< Psalmen 12 >
1 Een psalm van David, voor den opperzangmeester, op de Scheminith. Behoud, o HEERE; want de goedertierene ontbreekt, want de getrouwen zijn weinig geworden onder de mensenkinderen.
Salmo di Davide, [dato] al Capo de' Musici, sopra Seminit SALVA, Signore; perciocchè gli [uomini] pii son venuti meno, Ed i veraci son mancati fra i figliuoli degli uomini.
2 Zij spreken valsheid, een ieder met zijn naaste, met vleiende lippen; zij spreken met een dubbel hart.
Ciascuno parla con menzogna col suo prossimo, Con labbra lusinghiere; Parlano [con] un cuor doppio.
3 De HEERE snijde af alle vleiende lippen, de grootsprekende tong.
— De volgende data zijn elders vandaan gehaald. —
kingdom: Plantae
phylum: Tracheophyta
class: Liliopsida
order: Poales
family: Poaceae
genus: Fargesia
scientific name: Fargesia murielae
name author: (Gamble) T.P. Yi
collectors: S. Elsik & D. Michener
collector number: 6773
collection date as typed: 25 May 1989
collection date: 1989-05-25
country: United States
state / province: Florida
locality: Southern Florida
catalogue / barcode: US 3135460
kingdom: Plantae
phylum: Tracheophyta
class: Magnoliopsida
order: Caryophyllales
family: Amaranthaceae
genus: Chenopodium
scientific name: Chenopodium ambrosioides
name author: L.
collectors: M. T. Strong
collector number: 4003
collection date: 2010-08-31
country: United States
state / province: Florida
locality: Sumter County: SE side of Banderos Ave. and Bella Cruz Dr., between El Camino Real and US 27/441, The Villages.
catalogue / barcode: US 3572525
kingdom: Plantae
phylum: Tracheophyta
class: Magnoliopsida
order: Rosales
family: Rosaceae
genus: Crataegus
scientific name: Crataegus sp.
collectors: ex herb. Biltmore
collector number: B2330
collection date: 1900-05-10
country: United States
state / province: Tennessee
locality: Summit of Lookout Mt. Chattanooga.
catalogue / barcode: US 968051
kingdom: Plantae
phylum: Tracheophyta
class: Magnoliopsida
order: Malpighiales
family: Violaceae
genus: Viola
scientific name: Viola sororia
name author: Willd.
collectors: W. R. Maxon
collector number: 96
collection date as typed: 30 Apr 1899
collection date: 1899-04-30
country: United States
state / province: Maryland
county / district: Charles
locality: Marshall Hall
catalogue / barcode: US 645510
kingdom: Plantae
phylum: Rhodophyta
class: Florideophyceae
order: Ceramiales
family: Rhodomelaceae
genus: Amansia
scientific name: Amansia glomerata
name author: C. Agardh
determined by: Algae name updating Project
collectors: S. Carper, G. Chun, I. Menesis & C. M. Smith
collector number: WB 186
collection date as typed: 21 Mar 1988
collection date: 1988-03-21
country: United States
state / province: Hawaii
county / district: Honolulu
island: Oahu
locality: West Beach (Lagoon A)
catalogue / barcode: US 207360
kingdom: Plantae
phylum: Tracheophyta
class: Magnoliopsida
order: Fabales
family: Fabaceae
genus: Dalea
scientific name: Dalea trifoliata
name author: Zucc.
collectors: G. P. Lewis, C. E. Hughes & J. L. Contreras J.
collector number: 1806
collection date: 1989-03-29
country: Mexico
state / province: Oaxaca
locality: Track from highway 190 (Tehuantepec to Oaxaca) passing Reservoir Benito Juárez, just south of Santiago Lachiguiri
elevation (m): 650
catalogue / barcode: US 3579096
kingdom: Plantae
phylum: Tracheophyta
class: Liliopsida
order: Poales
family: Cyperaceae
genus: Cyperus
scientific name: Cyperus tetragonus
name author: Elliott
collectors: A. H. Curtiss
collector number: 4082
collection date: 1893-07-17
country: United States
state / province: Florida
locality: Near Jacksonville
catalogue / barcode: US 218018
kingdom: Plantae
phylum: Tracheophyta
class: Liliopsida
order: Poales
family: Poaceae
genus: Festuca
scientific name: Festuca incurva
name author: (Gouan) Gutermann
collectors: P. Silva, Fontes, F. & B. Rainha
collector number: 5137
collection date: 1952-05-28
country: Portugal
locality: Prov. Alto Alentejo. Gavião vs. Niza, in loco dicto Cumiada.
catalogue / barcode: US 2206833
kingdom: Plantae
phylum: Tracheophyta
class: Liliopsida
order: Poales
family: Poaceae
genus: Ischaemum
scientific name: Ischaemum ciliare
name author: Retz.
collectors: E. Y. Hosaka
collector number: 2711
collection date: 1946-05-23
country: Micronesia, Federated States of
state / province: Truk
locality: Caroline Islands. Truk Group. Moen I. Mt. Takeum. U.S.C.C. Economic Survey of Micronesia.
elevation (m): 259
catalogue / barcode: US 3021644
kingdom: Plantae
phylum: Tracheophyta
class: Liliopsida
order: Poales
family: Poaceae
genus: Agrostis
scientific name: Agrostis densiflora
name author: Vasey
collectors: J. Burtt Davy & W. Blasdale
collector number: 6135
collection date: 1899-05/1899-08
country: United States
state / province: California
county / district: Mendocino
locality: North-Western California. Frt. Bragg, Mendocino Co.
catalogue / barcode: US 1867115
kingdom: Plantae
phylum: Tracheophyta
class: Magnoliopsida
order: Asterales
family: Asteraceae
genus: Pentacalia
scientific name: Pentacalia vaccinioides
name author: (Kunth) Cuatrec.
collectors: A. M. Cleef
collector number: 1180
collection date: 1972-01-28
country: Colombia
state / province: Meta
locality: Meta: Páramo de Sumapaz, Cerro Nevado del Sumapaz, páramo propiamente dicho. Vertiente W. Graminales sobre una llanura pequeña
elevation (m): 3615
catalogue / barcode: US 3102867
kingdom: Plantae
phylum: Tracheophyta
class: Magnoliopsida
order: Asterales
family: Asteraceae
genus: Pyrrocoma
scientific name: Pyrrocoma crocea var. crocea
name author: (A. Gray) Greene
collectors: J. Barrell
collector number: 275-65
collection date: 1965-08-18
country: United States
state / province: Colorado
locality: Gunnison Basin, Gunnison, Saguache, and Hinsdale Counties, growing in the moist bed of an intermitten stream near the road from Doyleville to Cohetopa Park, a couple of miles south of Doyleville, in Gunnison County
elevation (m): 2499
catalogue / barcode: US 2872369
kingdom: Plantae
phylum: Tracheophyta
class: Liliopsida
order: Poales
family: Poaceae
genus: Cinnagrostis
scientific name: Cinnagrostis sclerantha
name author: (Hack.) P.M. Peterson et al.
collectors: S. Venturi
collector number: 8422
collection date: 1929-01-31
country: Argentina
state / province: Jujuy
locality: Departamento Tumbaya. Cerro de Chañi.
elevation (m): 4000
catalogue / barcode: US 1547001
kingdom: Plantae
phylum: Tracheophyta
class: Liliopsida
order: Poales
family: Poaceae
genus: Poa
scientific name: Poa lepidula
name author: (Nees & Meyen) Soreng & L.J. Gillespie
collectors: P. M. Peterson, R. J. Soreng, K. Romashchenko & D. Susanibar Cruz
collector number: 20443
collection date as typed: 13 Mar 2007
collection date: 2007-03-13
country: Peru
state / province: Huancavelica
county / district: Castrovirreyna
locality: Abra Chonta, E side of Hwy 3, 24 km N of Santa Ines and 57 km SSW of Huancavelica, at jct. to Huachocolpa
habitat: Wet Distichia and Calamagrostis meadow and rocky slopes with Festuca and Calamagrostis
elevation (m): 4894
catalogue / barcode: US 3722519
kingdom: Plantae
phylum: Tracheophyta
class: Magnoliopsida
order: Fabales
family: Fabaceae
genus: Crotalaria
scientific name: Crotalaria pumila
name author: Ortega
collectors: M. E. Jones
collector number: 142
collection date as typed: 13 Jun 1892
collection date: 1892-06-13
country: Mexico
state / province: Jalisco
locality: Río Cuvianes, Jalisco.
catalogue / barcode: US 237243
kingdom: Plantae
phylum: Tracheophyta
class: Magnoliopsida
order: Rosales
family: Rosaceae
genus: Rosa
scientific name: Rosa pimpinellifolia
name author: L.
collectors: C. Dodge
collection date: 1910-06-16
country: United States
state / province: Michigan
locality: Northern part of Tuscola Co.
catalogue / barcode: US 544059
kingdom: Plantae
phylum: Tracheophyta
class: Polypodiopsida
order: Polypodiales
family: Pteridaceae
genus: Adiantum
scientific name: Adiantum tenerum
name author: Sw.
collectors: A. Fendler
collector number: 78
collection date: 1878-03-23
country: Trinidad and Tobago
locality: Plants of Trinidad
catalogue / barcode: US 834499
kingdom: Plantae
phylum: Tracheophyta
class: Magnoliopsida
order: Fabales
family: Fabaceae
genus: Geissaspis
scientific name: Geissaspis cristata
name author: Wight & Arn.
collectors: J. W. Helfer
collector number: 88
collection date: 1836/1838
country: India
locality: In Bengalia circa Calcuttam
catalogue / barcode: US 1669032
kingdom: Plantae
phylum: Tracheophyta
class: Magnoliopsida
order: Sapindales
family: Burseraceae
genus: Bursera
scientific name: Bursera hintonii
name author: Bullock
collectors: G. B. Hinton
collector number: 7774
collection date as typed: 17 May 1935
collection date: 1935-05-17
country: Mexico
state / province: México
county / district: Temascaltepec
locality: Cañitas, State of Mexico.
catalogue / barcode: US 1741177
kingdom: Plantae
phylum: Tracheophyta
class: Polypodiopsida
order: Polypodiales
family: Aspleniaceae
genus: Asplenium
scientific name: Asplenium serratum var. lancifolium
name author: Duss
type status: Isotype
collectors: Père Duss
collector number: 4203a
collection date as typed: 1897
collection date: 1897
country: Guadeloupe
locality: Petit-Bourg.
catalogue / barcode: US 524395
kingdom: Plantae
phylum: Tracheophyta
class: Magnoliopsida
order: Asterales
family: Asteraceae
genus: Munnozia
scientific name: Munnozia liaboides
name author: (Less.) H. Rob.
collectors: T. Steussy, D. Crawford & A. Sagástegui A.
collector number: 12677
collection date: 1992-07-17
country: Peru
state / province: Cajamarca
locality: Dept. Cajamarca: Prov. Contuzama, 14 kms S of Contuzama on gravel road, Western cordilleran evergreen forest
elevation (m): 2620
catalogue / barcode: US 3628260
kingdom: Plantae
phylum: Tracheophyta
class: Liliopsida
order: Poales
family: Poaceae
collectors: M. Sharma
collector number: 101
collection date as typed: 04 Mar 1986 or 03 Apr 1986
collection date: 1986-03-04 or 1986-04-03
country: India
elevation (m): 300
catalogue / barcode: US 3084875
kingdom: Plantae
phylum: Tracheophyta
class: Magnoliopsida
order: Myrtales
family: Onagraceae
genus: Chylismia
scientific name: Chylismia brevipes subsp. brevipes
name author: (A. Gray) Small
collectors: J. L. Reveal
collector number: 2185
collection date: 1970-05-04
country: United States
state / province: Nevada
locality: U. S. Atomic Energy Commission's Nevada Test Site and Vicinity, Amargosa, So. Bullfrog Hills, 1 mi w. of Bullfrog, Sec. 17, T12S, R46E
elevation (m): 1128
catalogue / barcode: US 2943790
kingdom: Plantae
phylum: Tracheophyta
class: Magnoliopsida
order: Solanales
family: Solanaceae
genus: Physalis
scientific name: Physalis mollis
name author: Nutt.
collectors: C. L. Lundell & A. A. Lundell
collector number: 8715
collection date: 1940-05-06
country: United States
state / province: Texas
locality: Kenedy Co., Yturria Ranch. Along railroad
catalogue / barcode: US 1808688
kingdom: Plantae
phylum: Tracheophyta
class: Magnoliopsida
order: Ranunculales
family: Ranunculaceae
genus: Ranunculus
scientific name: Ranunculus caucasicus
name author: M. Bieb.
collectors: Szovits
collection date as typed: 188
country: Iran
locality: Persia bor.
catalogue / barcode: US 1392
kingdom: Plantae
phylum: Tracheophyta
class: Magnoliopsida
Il Signore ricida tutte le labbra lusinghiere, La lingua che parla altieramente;
4 Die daar zeggen: Wij zullen de overhand hebben met onze tong; onze lippen zijn onze! Wie is heer over ons?
[Di coloro] che dicono: Noi sarem padroni colle nostre lingue; Le nostre labbra [sono] appo noi; Chi [è] signore sopra noi?
5 Om de verwoesting der ellendigen, om het kermen der nooddruftigen, zal Ik nu opstaan, zegt de HEERE; Ik zal in behoudenis zetten, dien hij aanblaast.
Per la desolazione de' poveri afflitti, per le strida de' bisognosi, Ora mi leverò, dice il Signore; Io metterò in salvo [quelli] contro a cui [coloro] parlano audacemente.
6 De redenen des HEEREN zijn reine redenen, zilver, gelouterd in een aarden smeltkroes, gezuiverd zevenmaal.
Le parole del Signore [son] parole pure, Argento affinato nel fornello di terra, Purgato per sette volte.
7 Gij, HEERE, zult hen bewaren; Gij zult hen behoeden voor dit geslacht, tot in eeuwigheid.
Tu, Signore, guarda coloro; Preservali da questa generazione in perpetuo.
8 De goddelozen draven rondom, wanneer de snoodsten van des mensenkinderen verhoogd worden.
Gli empi vanno attorno, Quando i più vili d'infra i figliuoli degli uomini sono innalzati.